Tre anni fa Moltheni decideva che era giunto il momento di appendere il microfono al muro e di non calcare più le scene live né le sale discografiche. Dopo una lunga e onorata carriera che faceva sempre il pieno nei club ma che non aveva sfondato le porte del mainstream, sebbene ci sia stata anche una partecipazione a Sanremo nel 2000, l'artista marchigiano abbandonava la ribalta.
Ma già poco dopo, è apparso chiaro che l'uomo non avrebbe mollato del tutto la musica suonata: nel 2011, infatti, usciva l'album dei Pineda, un disco interamente strumentale dove l'ex Moltheni sedeva alla batteria, guidando lunghe cavalcate psichedeliche molto interessanti.
Il 2012 segna però il momento di tornare alla carica, spogliandosi del proprio nome d'arte per presentarsi ancor più a nudo con la propria reale identità di battesimo, Umberto Maria Giardini. I fan sanno bene chi è il personaggio che pubblica "La dieta dell'Imperatrice", mentre per i neofiti è un nuovo cantautore di cui appassionarsi e che magari, con il tempo, verrà conosciuto anche per il suo illustre passato.

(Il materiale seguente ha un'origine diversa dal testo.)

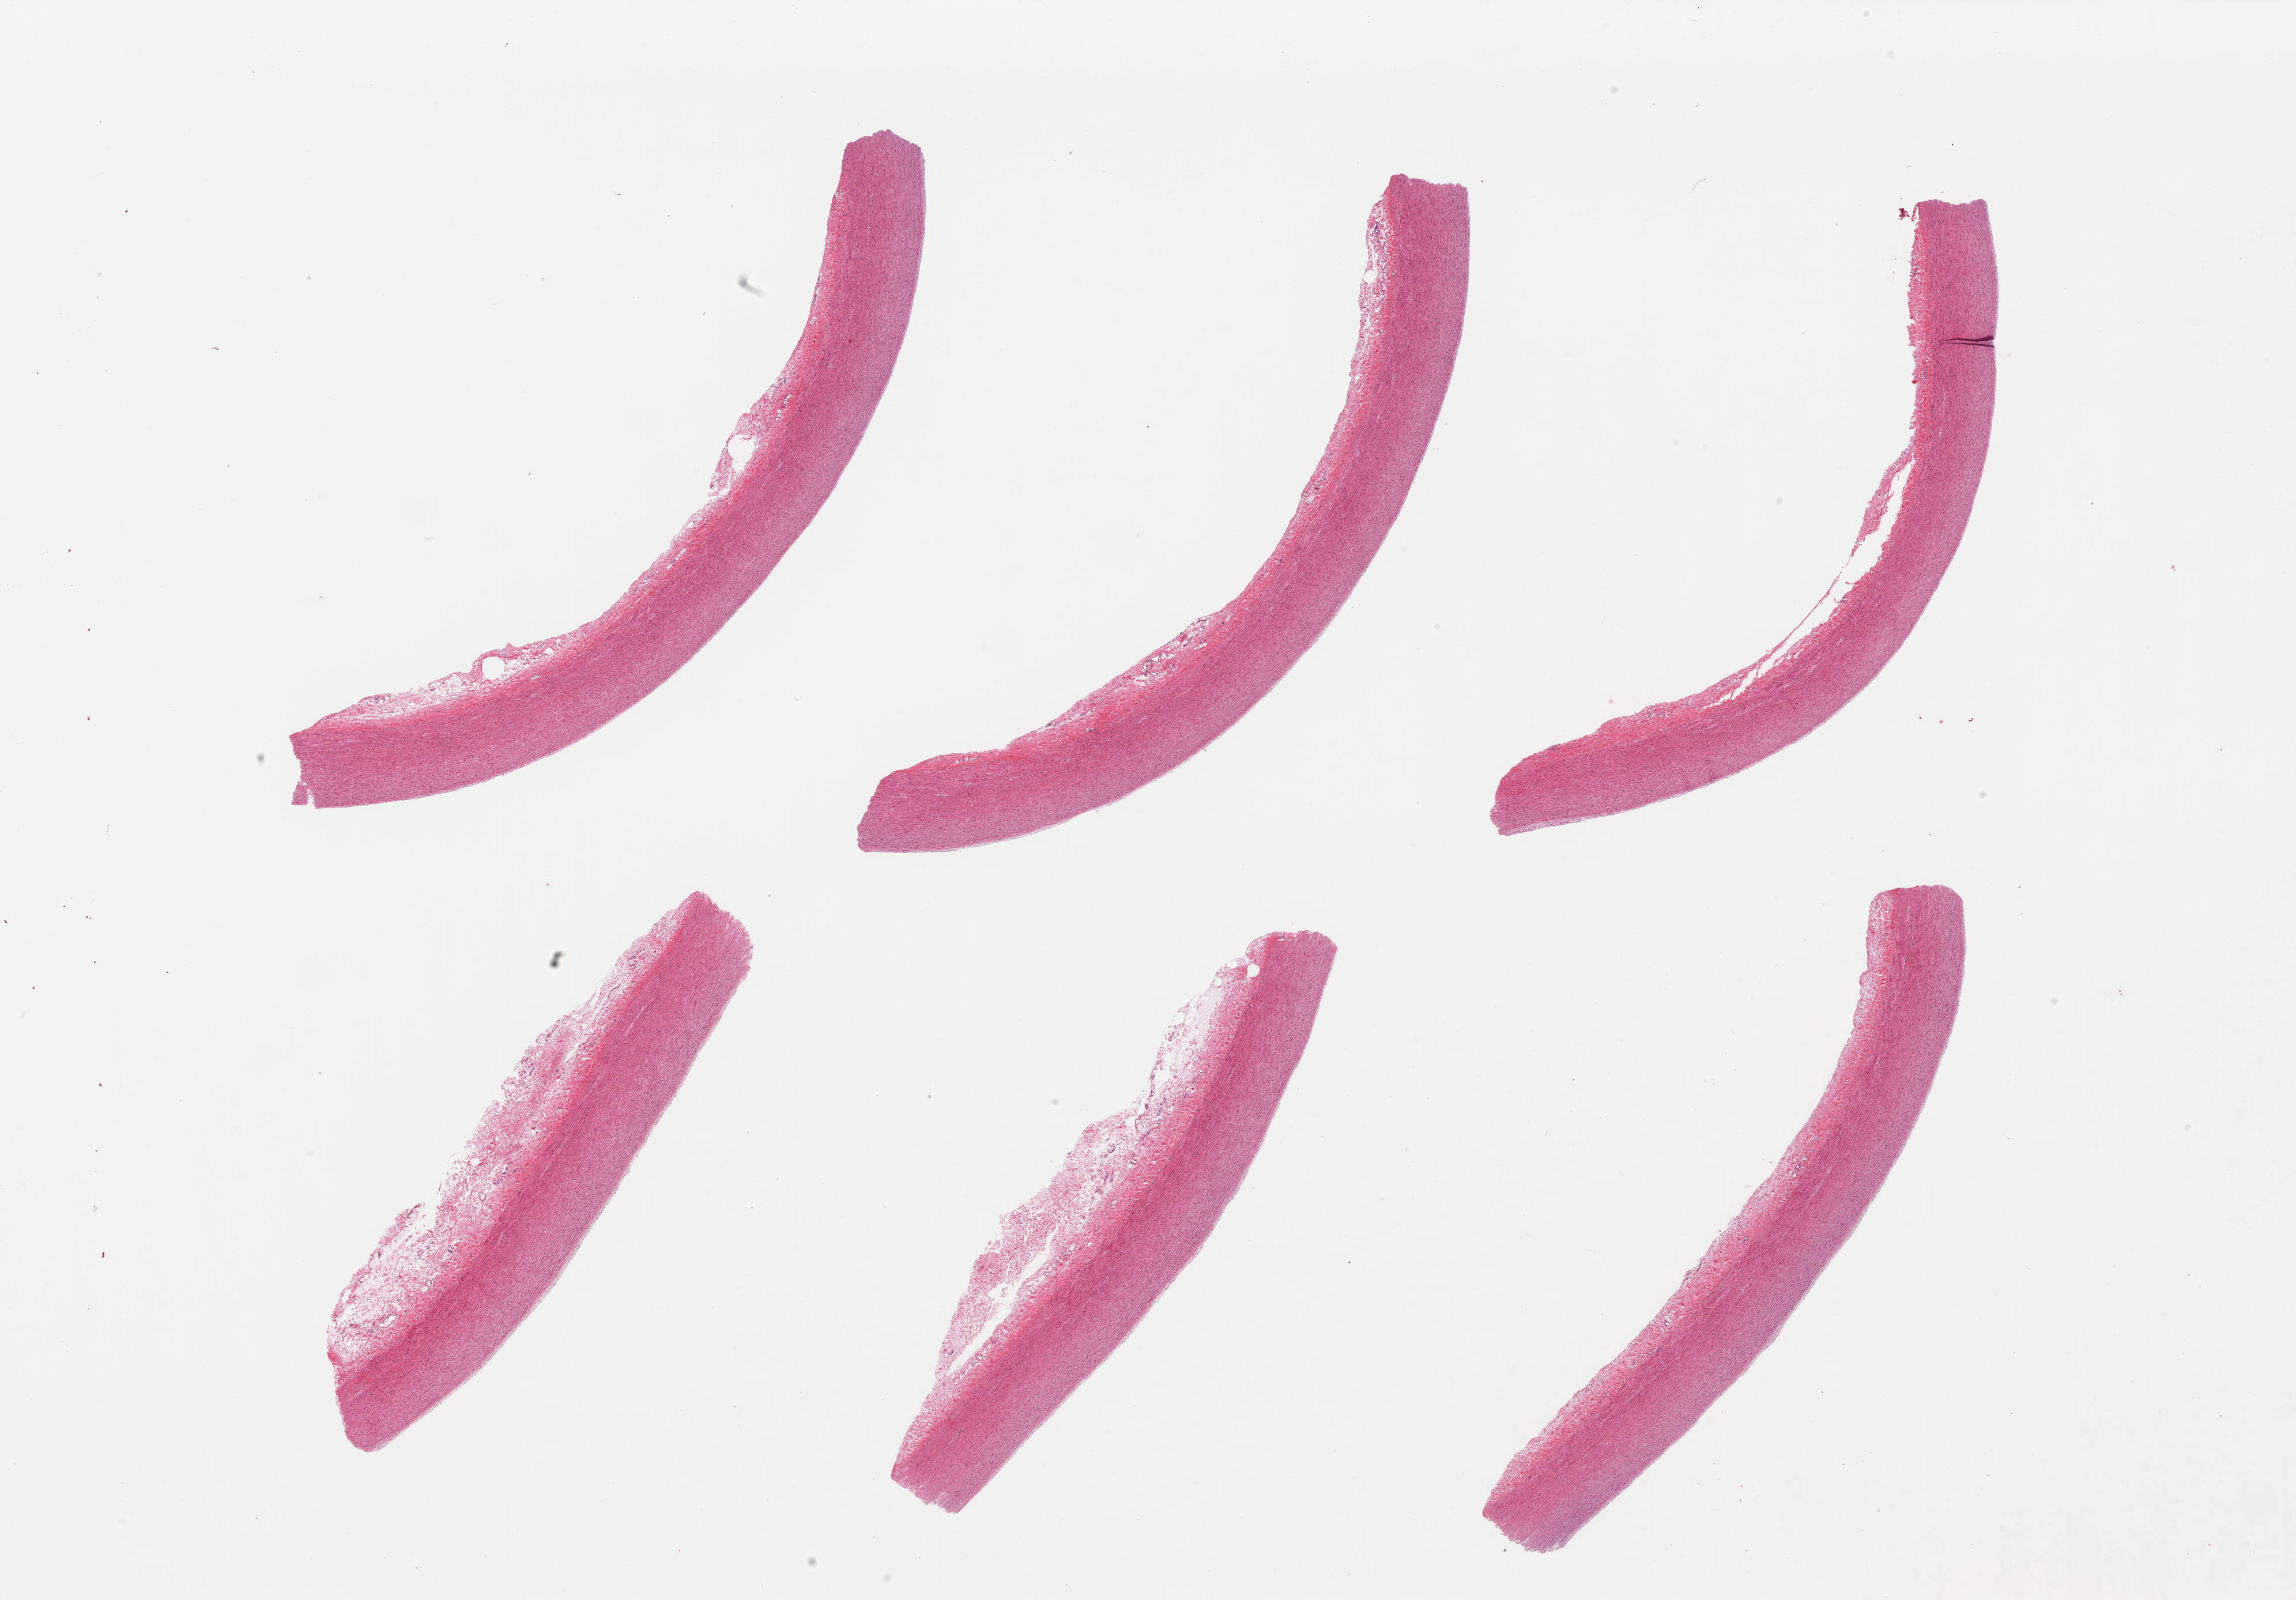
Digitized hematoxylin and eosin (H&E)-stained section — shown as a low-resolution overview of the whole scanned area (about 31.5 x 22.0 mm, slide scanned at 20x). PAXgene-fixed, paraffin-embedded tissue. Sampled site (target tissue): aorta. Tissue donor sample. Female donor.
• pathologist's review note for this sample: 6 pieces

Per Giardini la musica italiana sta vivendo un periodo asfittico e privo di reali stimoli: da buon vigile del fuoco (l'altra sua professione...), interviene cercando di portarla in salvo da tanta mediocrità.
A prescindere dall'essere d'accordo o meno con questo severo giudizio verso un panorama musicale tricolare molto sfaccettato e, in verità, ricco di tante buone proposte, fa piacere comunque notare come Giardini si metta in gioco realizzando un disco ricco di pathos, romanticismo decadente e validi arrangiamenti. A dare una mano nella produzione c'è Antonio Cooper Copertino, che aveva già lavorato con Pj Harvey e Anna Calvi, e proprio all'arte di quest'ultima va dato il merito di aver acceso in Giardini nuovamente la voglia di scrivere in proprio.
All'interno delle nuove undici canzoni, per quasi un'ora di musica, la voce canta melanconica di amori poetici o tormentati con uno stile che rimanda al solito Agnelli in versione ballata, ma nello stesso tempo con un proprio stile di penna. Le musiche sono quasi del tutto rarefatte e in battuta lenta, ma sotto sotto bolle la zuppa psichedelica che in più di un brano fa esplodere la pentola con progressioni strumentali elettriche e ipnotiche, come in "Il desiderio preso per la coda", "Fortuna, ora".
Ognuno poi potrà trovare la propria storia, il proprio film, la propria nostalgia nei testi di questo sincero cd, un disco che però potrebbe tediare chi non è un appassionato dell'ex Moltheni, poiché la struttura delle canzoni e del cantato tende a essere un po' monocorde, nella sua comunque intensa liricità.